On a clear Thursday morning, January 4, 2001, a sleek, compact fighter aircraft began its roll down the runway at the Hindustan Aeronautics Limited (HAL) airport in Bengaluru. For Wing Commander Rajiv Kothiyal, the Indian Air Force (IAF) test pilot at the controls, the moment was the culmination of years of preparation. As the aircraft lifted off, it carried with it the weight of a nation's decades-long ambition to achieve self-reliance in combat aviation.
The Historic 18-Minute Maiden Flight
At precisely 10:18 AM, after extensive pre-flight checks, Wg Cdr Kothiyal eased the then-unnamed Light Combat Aircraft (LCA) into the sky. The first flight lasted 18 minutes, a period that symbolised a leap of faith for India's aerospace sector. The flight proceeded largely as planned, despite a critical telemetry failure minutes after take-off which caused all 16 monitoring screens in the control room to flash incorrect data. Trusting his instincts and the aircraft, Kothiyal pressed on with the sortie.

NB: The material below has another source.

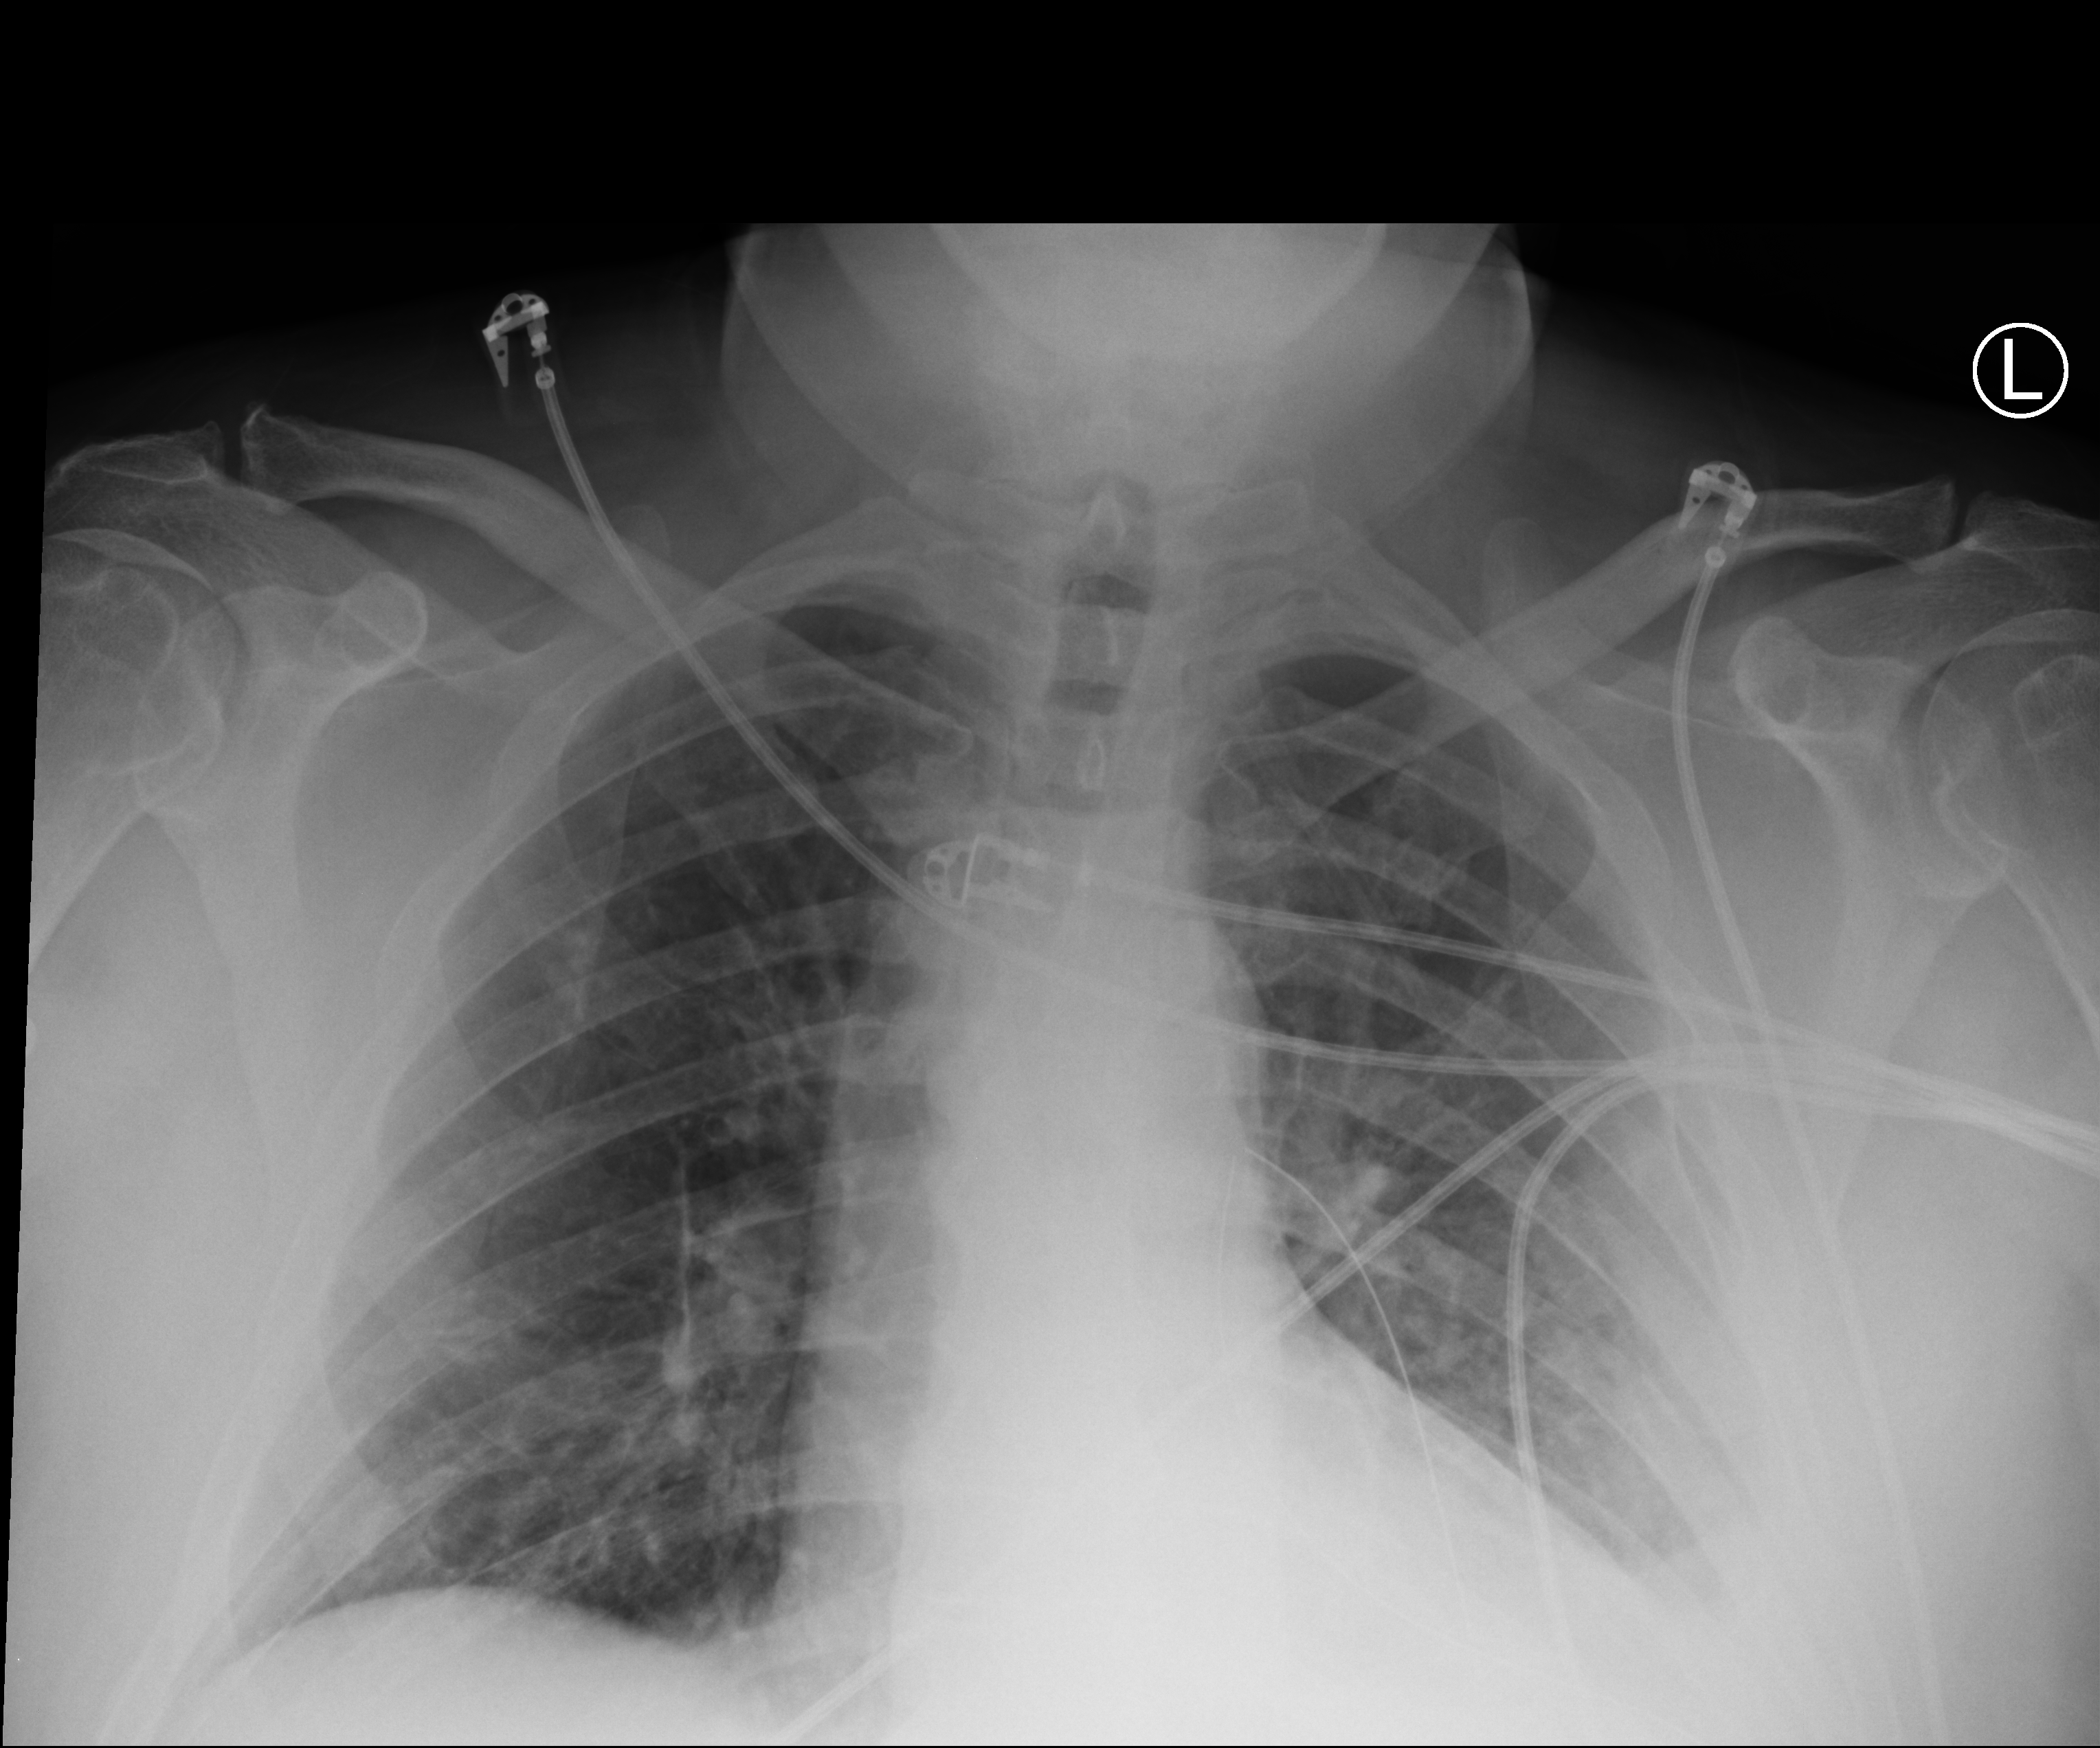
Portable chest radiograph, anteroposterior (AP) projection. Patient hospitalised with COVID-19; male, aged 18–59 years.
Admission-level facts for this patient (not findings on this image; timing relative to this image not recorded): mechanically ventilated during this hospital stay: no; admitted to intensive care during this hospital stay: no.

The meticulous planning for this day began early. At 8 AM, Kothiyal conducted a detailed briefing, outlining the flight profile and coordinating with the pilots of two Mirage-2000 chase aircraft tasked with monitoring the flight. Strapped into the cockpit by 9:15 AM, he mentally rehearsed manoeuvres, many of which had been practised during hundreds of hours in a Mirage simulator. The aircraft, powered by a GE-F404 engine, underwent a lengthy 12-minute automatic built-in test before finally receiving the "GO" for take-off.
A Long and Arduous Development Saga
The journey of the Tejas began long before that first flight. While the formal project approval with funding of Rs 560 crore came in 1983, the conceptual seeds were planted in the late 1970s. This was after India realised further development of the HF-24 Marut fighter was not feasible. In 1979, Professor Roddam Narasimha conceived an aircraft with limited range but maximum performance, a proposal that gained momentum with the backing of nuclear physicist Professor Raja Ramanna.
With no single Indian organisation capable of such a complex undertaking, the government established the Aeronautical Development Agency (ADA) in 1984 to lead the design, with HAL as the production partner. Progress was painstakingly slow. By the early 1990s, the programme teetered on the brink of cancellation. Its survival at this critical juncture is credited to the intervention of industrialists Ratan Tata and Rahul Bajaj. A high-level panel they were part of reviewed the project in 1991, with Tata reportedly stating that shelving it would be "a shame" and even offering to take it over if the government abandoned it.
The challenges were relentless. The 1991 foreign exchange crisis forced a shift to a fully indigenous strategy under Prime Minister P.V. Narasimha Rao. Later, sanctions imposed after India's 1998 Pokhran-II nuclear tests cut off access to key international technologies, further complicating development.
From First Flight to Operational Service
The path from that first flight to operational service was long. The aircraft was officially named 'Tejas' by then Prime Minister Atal Bihari Vajpayee in 2003. It achieved Initial Operational Clearance (IOC) only a decade after its maiden flight, in 2011, and even then, it required further improvements. The programme has been a mix of significant achievement and ongoing debate regarding its capabilities and timelines.
Despite multiple government orders, concerns about pace persist. As recently as February 2025, IAF Chief Air Chief Marshal A.P. Singh expressed a lack of confidence in HAL due to delays in improvements and deliveries. The parallel Kaveri engine programme, started in the 1980s, failed to deliver, leaving the Tejas reliant on American GE engines. The naval variant, though developed and tested, saw the Navy look elsewhere for its immediate needs due to delays.
Over a quarter-century of flying, the Tejas fleet has recorded two crashes—one fatal in Dubai in November 2023 and another near Jaisalmer in 2024 where the pilot ejected safely.
A Legacy of Perseverance
The story of the Tejas is not a simple narrative of triumph or failure. It stands as India's only indigenously developed fighter to enter IAF service, a undeniable technological milestone. It represents a hard-earned lesson in the complexities of aerospace design and the relentless perseverance required for strategic self-reliance. The aircraft's journey, from a thought in the late 1970s to a squadron-ready fighter, underscores both what India has achieved and the considerable distance it must still travel to claim full mastery over combat aircraft design.